I in fact, tried cutting the aluminum plate with the new 5/8" end mill. I was blown away by the finish at 1900 rpm. I still think it's too fast. But can't argue with sucess. 
I squared up the upright and base for the Elmer's #25 I'm building.

Going back to the formula DavoJ posted, what is the constant 4 for?  

Anyone interested in the Excel Calculator I put together with DavoJ's info? Hardest part was getting the Excel function vlookup to work. That takes the metal material name I put in and looks up the SFM value per DavoJ's list. I then plug that and the cutter Dia. into a formula and calculate the RPM.

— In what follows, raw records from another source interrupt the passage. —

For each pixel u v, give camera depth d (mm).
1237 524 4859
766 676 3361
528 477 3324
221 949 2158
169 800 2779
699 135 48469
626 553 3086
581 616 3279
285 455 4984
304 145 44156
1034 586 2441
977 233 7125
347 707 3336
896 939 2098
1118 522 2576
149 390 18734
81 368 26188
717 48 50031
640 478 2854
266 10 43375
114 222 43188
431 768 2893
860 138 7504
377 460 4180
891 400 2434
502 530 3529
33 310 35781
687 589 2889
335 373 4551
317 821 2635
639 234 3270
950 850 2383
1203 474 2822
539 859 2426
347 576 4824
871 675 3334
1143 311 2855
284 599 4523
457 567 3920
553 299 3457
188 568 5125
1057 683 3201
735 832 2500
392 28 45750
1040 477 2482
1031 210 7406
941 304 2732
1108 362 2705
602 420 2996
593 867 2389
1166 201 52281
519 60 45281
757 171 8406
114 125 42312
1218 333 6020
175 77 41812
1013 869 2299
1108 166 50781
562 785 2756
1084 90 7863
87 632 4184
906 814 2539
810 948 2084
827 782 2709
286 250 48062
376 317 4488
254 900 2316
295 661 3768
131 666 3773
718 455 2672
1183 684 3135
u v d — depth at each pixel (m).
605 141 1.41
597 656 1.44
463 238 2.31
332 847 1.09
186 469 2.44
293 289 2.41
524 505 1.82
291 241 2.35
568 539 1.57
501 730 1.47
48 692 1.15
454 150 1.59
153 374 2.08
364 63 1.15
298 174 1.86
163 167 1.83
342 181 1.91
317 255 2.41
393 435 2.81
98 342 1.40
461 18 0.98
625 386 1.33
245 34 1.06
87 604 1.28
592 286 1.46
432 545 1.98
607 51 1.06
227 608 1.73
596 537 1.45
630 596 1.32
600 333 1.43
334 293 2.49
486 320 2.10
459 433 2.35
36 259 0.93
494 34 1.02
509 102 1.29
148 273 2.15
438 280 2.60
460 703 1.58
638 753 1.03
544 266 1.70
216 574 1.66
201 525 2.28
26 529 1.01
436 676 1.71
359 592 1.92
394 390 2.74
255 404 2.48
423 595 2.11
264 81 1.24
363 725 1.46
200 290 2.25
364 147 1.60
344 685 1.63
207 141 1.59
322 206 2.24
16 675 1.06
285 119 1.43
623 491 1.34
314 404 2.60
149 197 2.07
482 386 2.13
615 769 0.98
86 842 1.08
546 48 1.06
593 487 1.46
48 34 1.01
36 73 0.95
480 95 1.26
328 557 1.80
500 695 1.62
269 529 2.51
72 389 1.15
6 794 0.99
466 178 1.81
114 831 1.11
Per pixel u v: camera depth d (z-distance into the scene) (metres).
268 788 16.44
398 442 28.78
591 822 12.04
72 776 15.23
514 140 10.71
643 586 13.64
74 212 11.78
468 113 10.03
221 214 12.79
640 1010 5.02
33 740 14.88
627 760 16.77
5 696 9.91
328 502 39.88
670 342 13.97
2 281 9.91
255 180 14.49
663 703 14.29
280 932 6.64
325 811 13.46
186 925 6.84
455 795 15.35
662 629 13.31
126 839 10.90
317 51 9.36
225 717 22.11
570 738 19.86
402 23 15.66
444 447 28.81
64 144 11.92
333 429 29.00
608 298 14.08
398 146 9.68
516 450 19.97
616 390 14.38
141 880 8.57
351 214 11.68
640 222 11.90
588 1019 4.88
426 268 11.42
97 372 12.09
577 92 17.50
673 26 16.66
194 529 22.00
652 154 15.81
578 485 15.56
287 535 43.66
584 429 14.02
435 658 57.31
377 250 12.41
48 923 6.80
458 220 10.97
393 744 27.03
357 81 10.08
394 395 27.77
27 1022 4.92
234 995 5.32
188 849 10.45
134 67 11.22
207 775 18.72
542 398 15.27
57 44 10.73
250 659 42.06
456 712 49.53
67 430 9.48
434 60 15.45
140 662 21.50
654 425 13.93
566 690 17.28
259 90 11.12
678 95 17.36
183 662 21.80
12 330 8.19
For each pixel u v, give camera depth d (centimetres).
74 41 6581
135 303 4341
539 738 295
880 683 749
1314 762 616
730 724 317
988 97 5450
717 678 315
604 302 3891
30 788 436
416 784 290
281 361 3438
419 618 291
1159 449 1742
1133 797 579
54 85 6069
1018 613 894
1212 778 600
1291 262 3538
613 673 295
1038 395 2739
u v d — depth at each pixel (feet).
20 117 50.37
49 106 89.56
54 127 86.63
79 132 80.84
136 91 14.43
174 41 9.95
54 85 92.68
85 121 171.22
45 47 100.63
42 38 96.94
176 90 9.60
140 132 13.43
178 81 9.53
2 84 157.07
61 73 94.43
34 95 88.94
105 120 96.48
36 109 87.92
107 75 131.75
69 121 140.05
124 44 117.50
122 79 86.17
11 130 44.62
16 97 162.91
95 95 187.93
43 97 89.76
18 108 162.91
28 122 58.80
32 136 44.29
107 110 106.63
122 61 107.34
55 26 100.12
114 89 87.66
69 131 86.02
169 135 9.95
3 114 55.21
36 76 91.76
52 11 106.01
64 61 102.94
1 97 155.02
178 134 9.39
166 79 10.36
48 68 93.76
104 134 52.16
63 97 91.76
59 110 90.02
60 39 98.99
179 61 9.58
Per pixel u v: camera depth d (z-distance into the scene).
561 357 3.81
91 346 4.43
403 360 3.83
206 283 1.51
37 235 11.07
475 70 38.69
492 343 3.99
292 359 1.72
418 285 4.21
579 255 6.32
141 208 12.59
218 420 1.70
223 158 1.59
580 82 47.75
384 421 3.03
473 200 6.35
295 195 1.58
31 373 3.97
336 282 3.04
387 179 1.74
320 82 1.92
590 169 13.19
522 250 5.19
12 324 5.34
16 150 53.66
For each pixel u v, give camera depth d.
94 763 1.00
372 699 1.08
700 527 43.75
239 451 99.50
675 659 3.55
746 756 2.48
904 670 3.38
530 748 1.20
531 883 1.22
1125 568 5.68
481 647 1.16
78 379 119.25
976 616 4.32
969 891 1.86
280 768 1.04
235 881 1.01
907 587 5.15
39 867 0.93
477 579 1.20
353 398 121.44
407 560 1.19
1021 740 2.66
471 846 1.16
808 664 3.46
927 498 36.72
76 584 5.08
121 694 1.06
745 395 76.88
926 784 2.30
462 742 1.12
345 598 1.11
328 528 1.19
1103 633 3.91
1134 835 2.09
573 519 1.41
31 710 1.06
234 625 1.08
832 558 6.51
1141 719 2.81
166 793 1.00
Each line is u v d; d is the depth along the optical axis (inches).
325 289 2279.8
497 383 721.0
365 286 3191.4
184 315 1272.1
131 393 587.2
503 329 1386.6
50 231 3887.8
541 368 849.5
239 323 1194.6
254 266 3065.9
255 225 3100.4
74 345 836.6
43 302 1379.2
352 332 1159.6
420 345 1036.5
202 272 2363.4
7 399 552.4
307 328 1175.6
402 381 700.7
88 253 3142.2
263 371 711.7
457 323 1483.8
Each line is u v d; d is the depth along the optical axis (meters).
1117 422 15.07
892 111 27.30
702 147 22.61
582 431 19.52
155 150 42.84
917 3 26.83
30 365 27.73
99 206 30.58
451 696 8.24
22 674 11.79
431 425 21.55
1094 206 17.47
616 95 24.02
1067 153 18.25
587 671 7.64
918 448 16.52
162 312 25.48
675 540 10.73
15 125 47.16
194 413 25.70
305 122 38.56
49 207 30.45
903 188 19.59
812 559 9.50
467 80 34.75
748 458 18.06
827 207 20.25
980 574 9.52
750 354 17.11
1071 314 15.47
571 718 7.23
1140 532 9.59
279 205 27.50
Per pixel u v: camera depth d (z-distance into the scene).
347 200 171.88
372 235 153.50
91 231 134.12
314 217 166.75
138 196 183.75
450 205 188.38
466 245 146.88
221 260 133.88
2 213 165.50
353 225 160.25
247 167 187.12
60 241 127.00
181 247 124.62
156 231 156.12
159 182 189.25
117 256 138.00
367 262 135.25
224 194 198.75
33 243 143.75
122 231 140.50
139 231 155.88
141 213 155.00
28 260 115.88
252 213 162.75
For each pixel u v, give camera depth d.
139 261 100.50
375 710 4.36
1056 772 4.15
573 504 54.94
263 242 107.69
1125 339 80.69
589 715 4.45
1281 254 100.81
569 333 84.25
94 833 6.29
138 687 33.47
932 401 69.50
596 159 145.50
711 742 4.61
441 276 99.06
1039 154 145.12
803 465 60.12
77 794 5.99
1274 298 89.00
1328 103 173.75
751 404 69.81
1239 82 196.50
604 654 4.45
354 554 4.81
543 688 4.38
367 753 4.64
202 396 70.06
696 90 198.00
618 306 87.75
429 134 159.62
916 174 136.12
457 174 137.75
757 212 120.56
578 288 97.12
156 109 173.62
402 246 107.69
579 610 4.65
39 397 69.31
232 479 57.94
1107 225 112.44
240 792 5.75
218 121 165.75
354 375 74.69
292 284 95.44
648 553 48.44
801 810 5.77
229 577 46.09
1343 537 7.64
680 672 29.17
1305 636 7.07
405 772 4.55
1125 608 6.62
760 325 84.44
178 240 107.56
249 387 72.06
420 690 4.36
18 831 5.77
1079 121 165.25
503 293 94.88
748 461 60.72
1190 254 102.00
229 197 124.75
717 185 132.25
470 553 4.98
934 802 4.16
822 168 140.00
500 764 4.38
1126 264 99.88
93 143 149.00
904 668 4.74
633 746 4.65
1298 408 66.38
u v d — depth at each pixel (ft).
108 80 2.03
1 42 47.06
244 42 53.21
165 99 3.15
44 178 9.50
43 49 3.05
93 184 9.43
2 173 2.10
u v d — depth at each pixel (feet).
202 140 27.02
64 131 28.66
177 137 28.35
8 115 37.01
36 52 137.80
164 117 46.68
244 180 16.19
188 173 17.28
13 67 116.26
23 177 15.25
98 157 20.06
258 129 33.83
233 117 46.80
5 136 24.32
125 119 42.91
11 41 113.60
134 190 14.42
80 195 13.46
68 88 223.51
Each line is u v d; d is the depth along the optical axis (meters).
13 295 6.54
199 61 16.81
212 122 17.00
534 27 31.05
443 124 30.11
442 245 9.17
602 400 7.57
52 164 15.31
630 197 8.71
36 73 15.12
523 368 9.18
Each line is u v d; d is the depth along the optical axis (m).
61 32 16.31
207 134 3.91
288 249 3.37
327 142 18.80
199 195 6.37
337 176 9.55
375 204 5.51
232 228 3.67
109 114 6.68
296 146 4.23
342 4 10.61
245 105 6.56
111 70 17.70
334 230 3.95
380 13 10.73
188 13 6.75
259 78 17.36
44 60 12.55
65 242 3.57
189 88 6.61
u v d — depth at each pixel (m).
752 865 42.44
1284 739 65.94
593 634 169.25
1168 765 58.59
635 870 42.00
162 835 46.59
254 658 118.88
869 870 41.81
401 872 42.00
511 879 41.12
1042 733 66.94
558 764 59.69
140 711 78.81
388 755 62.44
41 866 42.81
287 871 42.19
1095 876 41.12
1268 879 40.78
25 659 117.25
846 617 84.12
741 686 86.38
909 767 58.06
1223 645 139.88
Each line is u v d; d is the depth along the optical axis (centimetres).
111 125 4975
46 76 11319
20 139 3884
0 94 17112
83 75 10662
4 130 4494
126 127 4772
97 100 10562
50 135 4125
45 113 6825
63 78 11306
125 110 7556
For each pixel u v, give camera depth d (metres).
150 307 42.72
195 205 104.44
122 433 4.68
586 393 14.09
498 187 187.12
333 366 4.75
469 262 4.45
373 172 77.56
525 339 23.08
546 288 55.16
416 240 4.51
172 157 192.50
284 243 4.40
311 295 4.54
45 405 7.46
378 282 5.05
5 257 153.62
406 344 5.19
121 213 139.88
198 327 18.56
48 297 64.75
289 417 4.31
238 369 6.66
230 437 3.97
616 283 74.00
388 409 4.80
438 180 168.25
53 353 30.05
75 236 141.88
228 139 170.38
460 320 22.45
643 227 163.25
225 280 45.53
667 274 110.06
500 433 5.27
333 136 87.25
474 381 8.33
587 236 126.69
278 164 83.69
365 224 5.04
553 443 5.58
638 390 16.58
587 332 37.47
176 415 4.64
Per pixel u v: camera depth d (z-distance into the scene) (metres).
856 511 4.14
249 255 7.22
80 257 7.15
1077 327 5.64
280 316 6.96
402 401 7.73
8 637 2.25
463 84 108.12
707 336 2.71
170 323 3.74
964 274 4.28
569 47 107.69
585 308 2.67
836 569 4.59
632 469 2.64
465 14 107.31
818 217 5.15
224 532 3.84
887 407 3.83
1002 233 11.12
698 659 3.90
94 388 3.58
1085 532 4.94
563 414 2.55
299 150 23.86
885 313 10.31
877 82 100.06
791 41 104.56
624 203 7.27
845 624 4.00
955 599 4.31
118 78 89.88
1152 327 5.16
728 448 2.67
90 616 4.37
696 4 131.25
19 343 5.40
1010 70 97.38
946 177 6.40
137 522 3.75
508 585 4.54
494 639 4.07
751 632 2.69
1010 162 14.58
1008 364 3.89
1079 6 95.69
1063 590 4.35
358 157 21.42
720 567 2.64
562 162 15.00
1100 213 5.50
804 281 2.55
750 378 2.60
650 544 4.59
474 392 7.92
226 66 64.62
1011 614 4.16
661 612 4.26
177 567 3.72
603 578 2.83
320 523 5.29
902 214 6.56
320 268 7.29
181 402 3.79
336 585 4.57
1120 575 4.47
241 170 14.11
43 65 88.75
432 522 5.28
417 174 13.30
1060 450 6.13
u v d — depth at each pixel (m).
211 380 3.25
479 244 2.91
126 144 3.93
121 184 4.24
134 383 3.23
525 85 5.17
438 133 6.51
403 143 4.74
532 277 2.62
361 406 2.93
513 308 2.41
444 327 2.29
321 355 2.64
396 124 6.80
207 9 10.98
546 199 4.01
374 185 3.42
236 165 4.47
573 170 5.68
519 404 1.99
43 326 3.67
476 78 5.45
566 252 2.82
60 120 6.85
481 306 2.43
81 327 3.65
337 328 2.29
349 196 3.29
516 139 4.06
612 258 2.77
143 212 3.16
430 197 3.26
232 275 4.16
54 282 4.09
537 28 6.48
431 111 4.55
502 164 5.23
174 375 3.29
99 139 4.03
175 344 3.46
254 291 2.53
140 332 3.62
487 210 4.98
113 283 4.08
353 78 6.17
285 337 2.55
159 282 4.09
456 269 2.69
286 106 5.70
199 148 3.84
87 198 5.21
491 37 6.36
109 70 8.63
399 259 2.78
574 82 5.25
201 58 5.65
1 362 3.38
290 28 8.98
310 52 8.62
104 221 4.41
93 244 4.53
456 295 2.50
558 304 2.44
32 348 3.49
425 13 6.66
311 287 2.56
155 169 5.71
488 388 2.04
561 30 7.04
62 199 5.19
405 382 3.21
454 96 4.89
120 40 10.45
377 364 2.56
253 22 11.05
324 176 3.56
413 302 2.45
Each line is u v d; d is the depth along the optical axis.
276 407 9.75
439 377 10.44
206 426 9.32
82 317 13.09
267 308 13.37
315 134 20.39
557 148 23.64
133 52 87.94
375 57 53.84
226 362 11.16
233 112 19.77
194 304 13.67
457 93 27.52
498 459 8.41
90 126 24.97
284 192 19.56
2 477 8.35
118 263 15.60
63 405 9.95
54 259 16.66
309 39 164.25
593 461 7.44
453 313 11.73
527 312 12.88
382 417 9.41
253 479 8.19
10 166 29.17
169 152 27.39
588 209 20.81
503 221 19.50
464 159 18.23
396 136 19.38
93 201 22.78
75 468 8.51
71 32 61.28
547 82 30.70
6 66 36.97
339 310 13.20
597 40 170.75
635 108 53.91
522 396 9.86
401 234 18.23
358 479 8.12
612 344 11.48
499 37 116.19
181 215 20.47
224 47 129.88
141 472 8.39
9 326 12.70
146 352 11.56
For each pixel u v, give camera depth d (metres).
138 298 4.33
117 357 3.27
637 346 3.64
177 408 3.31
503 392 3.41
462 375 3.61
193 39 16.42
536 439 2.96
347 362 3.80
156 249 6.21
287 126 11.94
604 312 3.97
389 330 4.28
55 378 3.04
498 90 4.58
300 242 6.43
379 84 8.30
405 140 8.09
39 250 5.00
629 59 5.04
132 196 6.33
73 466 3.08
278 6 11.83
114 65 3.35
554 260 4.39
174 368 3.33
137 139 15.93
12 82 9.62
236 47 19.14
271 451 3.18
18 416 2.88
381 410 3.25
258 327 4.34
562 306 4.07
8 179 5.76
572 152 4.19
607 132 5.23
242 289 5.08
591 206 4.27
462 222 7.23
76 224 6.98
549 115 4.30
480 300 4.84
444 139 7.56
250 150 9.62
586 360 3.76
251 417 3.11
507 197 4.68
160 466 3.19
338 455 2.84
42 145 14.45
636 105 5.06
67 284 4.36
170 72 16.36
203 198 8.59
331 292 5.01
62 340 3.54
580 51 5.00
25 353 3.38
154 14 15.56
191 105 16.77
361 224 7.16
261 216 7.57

Actually, I would like folks to evaluate it and see if I need to add features for other 'noobs' like me. Contact me via PM or off list @ chunk07atcomcastdotnet, and I'll send you a copy.

Chuck in E. TN


----------



## Chucketn (Dec 3, 2011)

Yup x 3!:lmao:

Chuck in E. TN


----------



## Hawkeye (Dec 3, 2011)

Chuck, just for the record, the constant 4 is derived (according to an old high school shop text) from cutting speed, in feet per minute times 12 (inches per foot) divided by pi (3.14159) times diameter of cutter (in inches). 12/3.14159 is rounded off to 12/3 = 4. So, rpm = CSx4 / D. Close enough if you're changing speeds by shifting belts.


----------